:: To do ::
Transcribe the listing in full, excluding any pictures.

:: Data segment ::
↓↓↓

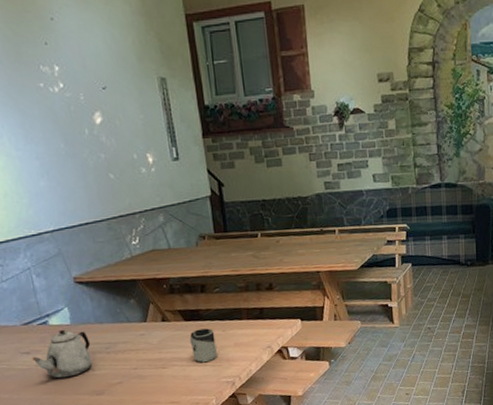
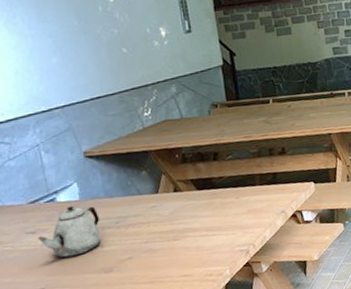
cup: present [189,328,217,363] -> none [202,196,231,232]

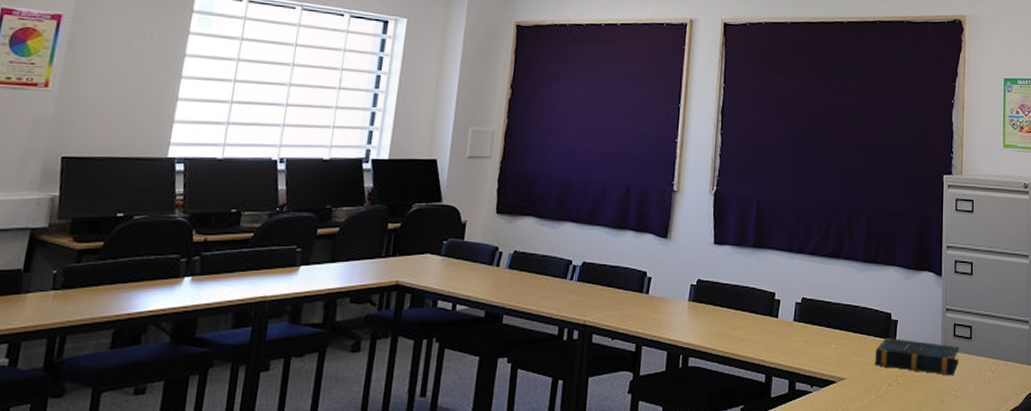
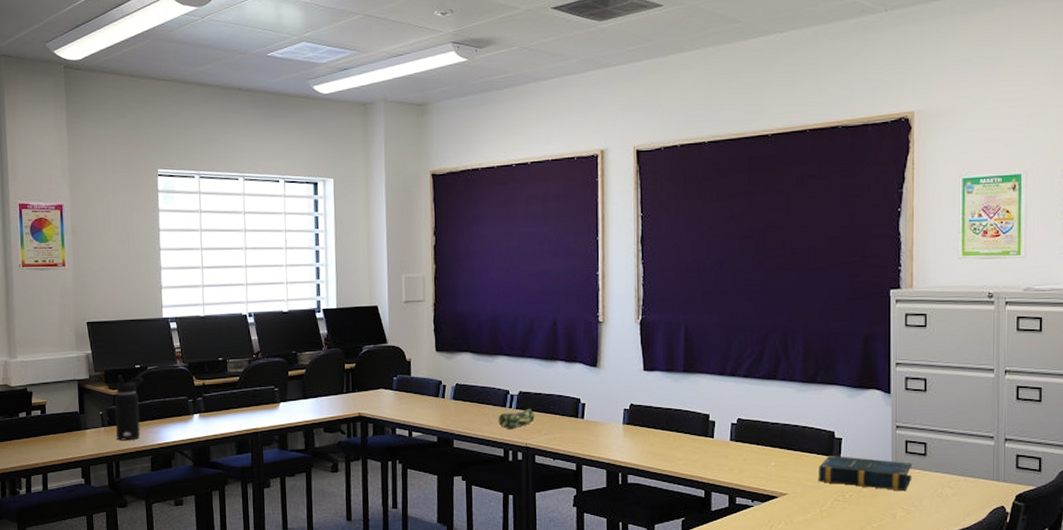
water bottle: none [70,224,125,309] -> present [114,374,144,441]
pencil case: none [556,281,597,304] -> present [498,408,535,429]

↑↑↑

:: Problem solution ::
cup: present [189,328,217,363] -> none [202,196,231,232]

water bottle: none [70,224,125,309] -> present [114,374,144,441]
pencil case: none [556,281,597,304] -> present [498,408,535,429]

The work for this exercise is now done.